In Biden’s first antitrust lawsuit, U.S. seeks to block $30 billion insurance deal

In Biden’s first antitrust lawsuit, U.S. seeks to block $30 billion insurance deal

The U.S. Justice Department sued to block Aon‘s proposed $30 billion acquisition of Willis Towers Watson, saying the deal to create the world’s largest insurance brokerage is anticompetitive.

The department’s antitrust division filed a lawsuit in federal court in Washington, D.C., on Wednesday asking a judge to stop the deal, arguing that it would create too much concentration in the market and hurt businesses, their employees and retirees.

The case marks the first lawsuit by the Justice Department to stop a merger under the Biden administration, which has yet to nominate someone to take over the department’s antitrust division. On Tuesday, Biden named Lina Khan, a Columbia Law School professor, as the chairwoman of the Federal Trade Commission, which shares antitrust enforcement duties.

“Today’s action demonstrates the Justice Department’s commitment to stopping harmful consolidation and preserving competition that directly and indirectly benefits Americans across the country,” Attorney General Merrick Garland said in a statement.

Shares of both companies tumbled on the news. Aon shares closed down 3.1%, the most since January.

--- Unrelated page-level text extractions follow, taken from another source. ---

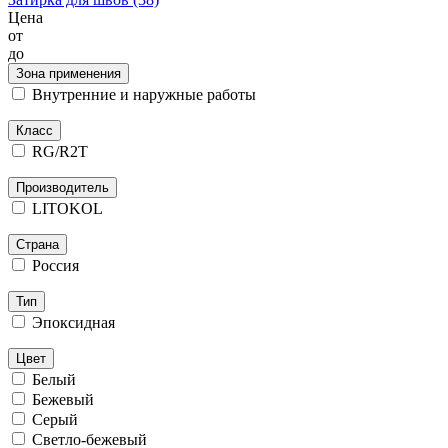
Цена
от
до
Зона применения
Внутренние и наружные работы
Класс
RG/R2T
Производитель
LITOKOL
Страна
Россия
Тип
Эпоксидная
Цвет
Белый
Бежевый
Серый
Светло-бежевый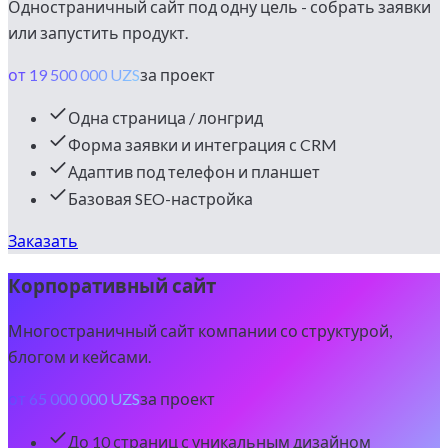
Одностраничный сайт под одну цель - собрать заявки
или запустить продукт.
от 19 500 000 UZS
за проект
Одна страница / лонгрид
Форма заявки и интеграция с CRM
Адаптив под телефон и планшет
Базовая SEO-настройка
Заказать
Корпоративный сайт
Многостраничный сайт компании со структурой,
блогом и кейсами.
от 65 000 000 UZS
за проект
До 10 страниц с уникальным дизайном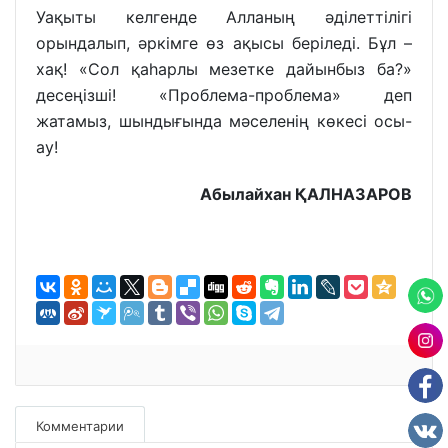
Уақыты келгенде Алланың әділеттілігі
орындалып, әркімге өз ақысы беріледі. Бұл –
хақ! «Сол қаһарлы мезетке дайынбыз ба?»
десеңізші! «Проблема-проблема» деп
жатамыз, шындығында мәселенің көкесі осы-
ау!
Абылайхан ҚАЛНАЗАРОВ
Комментарии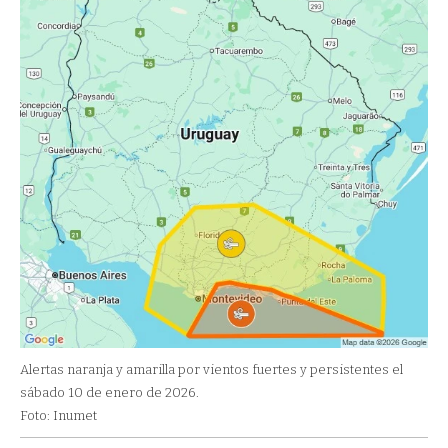
Alertas naranja y amarilla por vientos fuertes y persistentes el
sábado 10 de enero de 2026.
Foto: Inumet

Willis shares fell more than 7% to the lowest point since late April.

The proposed deal, the largest for the industry, would combine the second- and third-largest brokers and would allow the new firm to overtake market leader Marsh & McLennan.

Brokerages, which help connect businesses looking for coverage with insurers, have been aggressively merging to diversify, boost commissions and serve customers who increasingly want to deal with fewer intermediaries.

Aon and Willis Towers said in a statement they remain committed to the merger and are making “material progress” with other regulators reviewing the deal

“We disagree with the U.S. Department of Justice’s action, which reflects a lack of understanding of our business, the clients we serve and the marketplaces in which we operate,” they said.

In 2019, Aon explored a tie-up with Willis Towers Watson, but ended up abandoning the deal after reports about the talks. Analysts at the time had warned that regulatory issues could prove to be a hurdle for any transaction. A year later, Aon and Willis Towers Watson were back at the deal table, agreeing to an almost $30 billion transaction that would combine two industry heavyweights.

The Justice Department said the deal would turn the “Big Three” insurance brokers into the “Big Two,” giving the company pricing power over companies.

“Aon likely would use that leverage against American businesses,” the complaint said. “Businesses likely would pay the price in the form of higher fees for lower-quality services for the management of their most complex and expensive commercial risks through insurance and reinsurance.”

Aon and Willis have agreed to sell a portfolio of assets to resolve antitrust concerns in the European Union, which is reviewing the deal. This month, Aon agreed to sell two retirement-related businesses to address questions raised by the Justice Department related to the transaction. The Justice Department said the divestitures agreed to by the two firms didn’t go far enough to protect American consumers.